+++ TRECHO +++

Como se não bastasse, a multa fixada para as empresas de energia que desrespeitarem até os limites “simpáticos” combinados com o governo é absolutamente ridícula. Quanto?  Apenas 0,1% do faturamento anual. Ou seja, se a Light ou a Eletropaulo ou a Companhia Paulista de Força e Luz (CPFL) faturarem 1,2 bilhão de reais em um ano, a multa será de apenas 1,2 milhão de reais... Deu para entender a jogada? Se as empresas privatizadas deixarem de investir 100 milhões, 200 milhões ou 400 milhões de reais para atender os moradores, as indústrias, as empresas de determinada região ou cidade, pagarão apenas 1,2 milhão de reais de multa... Isso não é multa. É prêmio do governo aos “compradores”.

 
TELES
 

  O caso mais escandaloso de “investimentos para enriquecer os compradores” foi o do sistema Telebrás. Em 1996, o governo duplicou os investimentos nas teles, alcançando 7,5 bilhões de reais, chegou aos 8,5 bilhões de reais em 1997 e investiu mais 5 bilhões de reais no primeiro semestre de 1998, totalizando, portanto, 21 bilhões de reais de investimentos em dois anos e meio. Uma “gastança” ainda mais estranha se lembrarmos que naquela época o Brasil já caminhava para a crise, o que forçou o governo a lançar seu primeiro programa de “ajuste fiscal” em fins de 1997 – levando a violentas reduções nos gastos, inclusive nas áreas da saúde, educação, verbas para o Nordeste etc. Com essa “dinheirama”, o governo ampliou as redes, instalações, estações, cabos, toda a infra-estrutura do sistema telefônico, deixando tudo pronto para as telefônicas chegarem, puxarem as linhas até a casa do freguês e começarem a faturar para seus próprios cofres.  Lucros obtidos com dinheiro nosso. Mas, neste Brasil em que a mentira campeia solta, as empresas “compradoras” dizem, e os meios de comunicação repetem, que os problemas surgidos depois da privatização se devem à “falta de investimentos” no período em que elas eram do governo. A mesma mentira repetida, também, pelos “compradores” das empresas paulistas de energia elétrica já privatizadas...

+++ REGISTROS SELECIONADOS +++

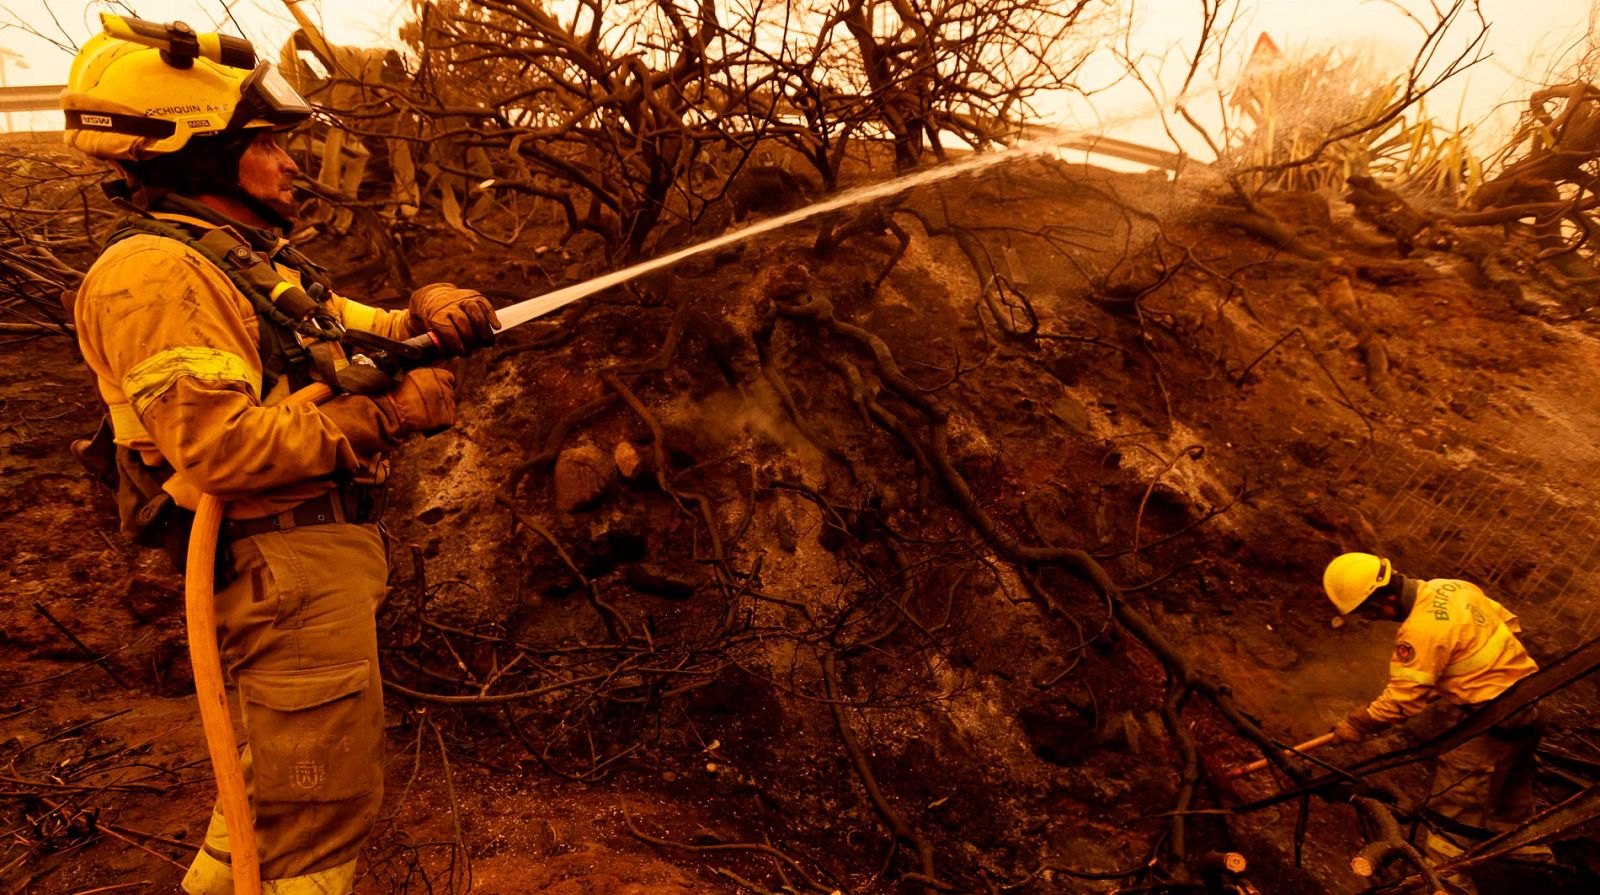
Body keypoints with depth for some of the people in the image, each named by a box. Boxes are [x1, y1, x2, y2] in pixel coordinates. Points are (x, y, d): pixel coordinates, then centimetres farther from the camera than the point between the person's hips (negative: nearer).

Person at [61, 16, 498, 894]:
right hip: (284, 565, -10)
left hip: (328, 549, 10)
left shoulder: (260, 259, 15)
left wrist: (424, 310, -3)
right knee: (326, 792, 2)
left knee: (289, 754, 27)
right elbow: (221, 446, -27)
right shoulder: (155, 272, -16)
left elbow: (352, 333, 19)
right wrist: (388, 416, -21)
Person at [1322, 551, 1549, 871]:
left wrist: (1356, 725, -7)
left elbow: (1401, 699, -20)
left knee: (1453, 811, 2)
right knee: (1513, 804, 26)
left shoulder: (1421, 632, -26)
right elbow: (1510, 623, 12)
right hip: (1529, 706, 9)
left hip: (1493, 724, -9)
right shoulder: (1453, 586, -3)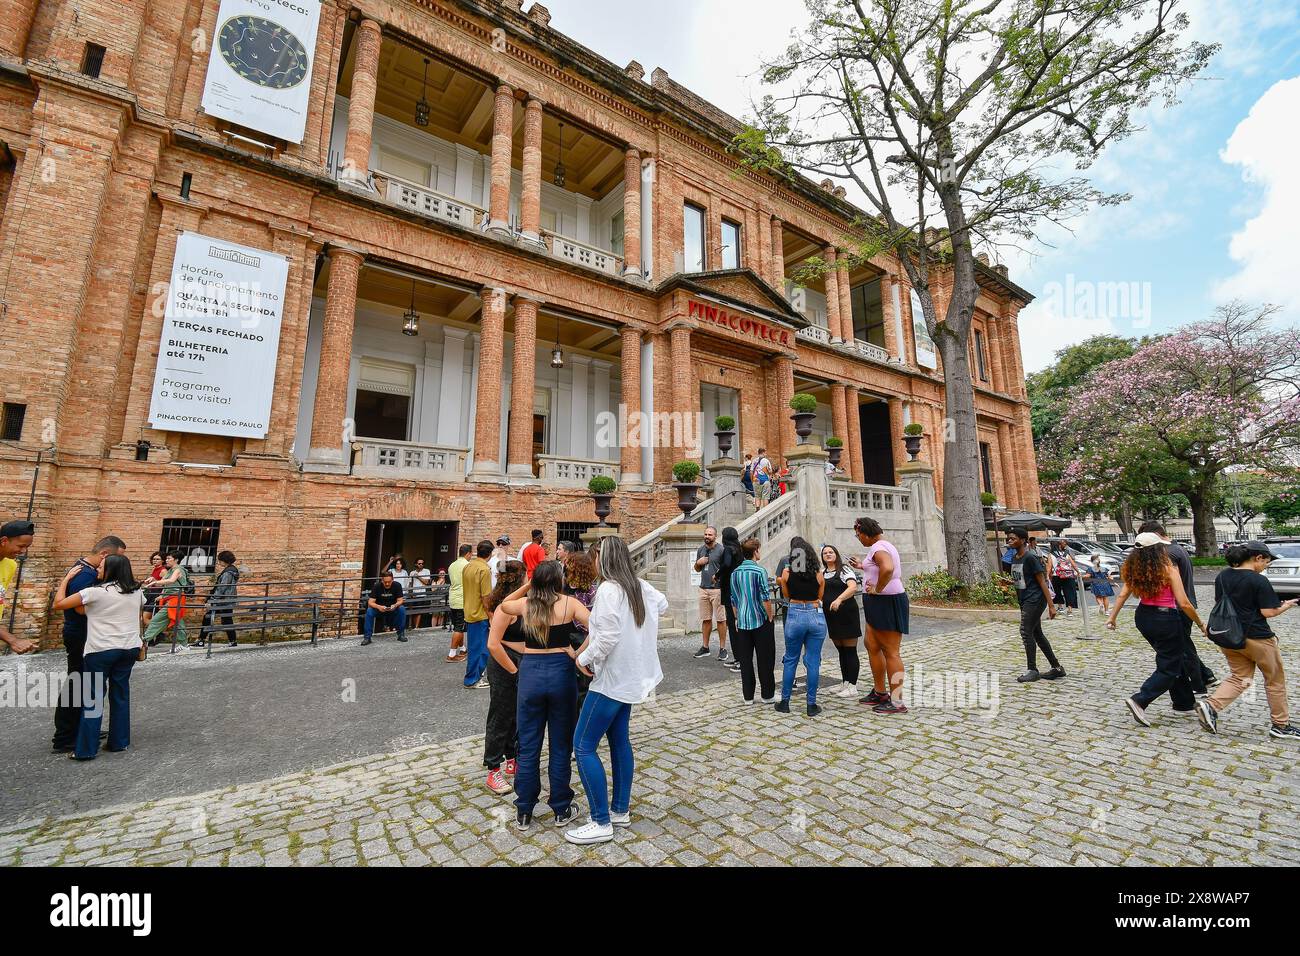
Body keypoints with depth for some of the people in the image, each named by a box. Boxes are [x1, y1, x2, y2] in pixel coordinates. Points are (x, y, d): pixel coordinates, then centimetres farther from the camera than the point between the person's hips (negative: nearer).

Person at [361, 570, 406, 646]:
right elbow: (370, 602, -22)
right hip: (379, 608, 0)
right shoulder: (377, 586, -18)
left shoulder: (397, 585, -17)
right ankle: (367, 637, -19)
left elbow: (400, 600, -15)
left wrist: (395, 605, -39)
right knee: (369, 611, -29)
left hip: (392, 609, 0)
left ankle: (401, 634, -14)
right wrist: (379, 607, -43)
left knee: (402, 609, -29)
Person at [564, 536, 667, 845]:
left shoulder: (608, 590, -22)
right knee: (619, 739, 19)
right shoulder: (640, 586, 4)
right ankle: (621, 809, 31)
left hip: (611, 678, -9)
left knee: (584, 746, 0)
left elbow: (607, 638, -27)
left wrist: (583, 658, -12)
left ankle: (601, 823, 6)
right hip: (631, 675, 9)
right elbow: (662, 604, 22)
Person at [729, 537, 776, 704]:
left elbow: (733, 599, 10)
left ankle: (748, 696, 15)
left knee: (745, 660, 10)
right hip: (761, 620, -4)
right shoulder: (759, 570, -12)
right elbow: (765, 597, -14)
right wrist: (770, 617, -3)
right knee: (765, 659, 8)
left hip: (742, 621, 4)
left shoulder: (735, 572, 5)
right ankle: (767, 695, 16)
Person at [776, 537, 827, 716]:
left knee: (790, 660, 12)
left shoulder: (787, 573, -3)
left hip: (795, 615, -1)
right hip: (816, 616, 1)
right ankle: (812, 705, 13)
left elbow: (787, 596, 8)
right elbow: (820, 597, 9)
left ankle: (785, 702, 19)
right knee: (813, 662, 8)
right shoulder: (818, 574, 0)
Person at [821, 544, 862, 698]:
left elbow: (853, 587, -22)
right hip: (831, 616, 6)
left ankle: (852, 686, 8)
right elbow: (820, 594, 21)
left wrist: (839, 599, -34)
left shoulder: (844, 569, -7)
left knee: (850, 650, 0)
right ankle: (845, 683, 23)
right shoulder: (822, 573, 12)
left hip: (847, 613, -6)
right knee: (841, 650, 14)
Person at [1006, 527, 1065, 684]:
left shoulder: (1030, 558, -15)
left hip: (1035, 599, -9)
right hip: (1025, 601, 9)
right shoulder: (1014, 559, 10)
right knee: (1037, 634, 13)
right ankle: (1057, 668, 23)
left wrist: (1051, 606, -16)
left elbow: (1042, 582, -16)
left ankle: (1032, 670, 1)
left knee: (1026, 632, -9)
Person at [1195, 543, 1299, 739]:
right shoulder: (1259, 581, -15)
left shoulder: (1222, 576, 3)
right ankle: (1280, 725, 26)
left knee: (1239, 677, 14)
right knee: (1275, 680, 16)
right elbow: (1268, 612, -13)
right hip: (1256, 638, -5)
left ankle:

+++

### TAREFAS A FAZER
**1.** Reescreva em forma de lista, de modo mais breve e mantendo os fatos principais, o parágrafo do trecho sobre privatização que começa com "O caso mais escandaloso".
**2.** Segundo o trecho sobre privatização, qual é o valor da multa para as empresas de energia que desrespeitarem os limites combinados com o governo?

### RESPOSTAS
**1.**
- O caso mais escandaloso de "investimentos para enriquecer os compradores" foi o do sistema Telebrás.
- O governo investiu nas teles 7,5 bilhões de reais em 1996, 8,5 bilhões em 1997 e 5 bilhões no primeiro semestre de 1998, num total de 21 bilhões em dois anos e meio.
- Esses gastos ocorreram quando o Brasil já caminhava para a crise, e no fim de 1997 o governo lançou um programa de "ajuste fiscal" com cortes em saúde, educação e verbas para o Nordeste.
- Com esse dinheiro, o governo ampliou toda a infraestrutura do sistema telefônico e a deixou pronta para que as telefônicas só puxassem as linhas até os clientes e faturassem.
- As empresas compradoras, repetidas pelos meios de comunicação, atribuem os problemas posteriores à privatização à "falta de investimentos" do período estatal. O trecho chama isso de mentira, também repetida pelos compradores das elétricas paulistas privatizadas.

**2.** Apenas 0,1% do faturamento anual.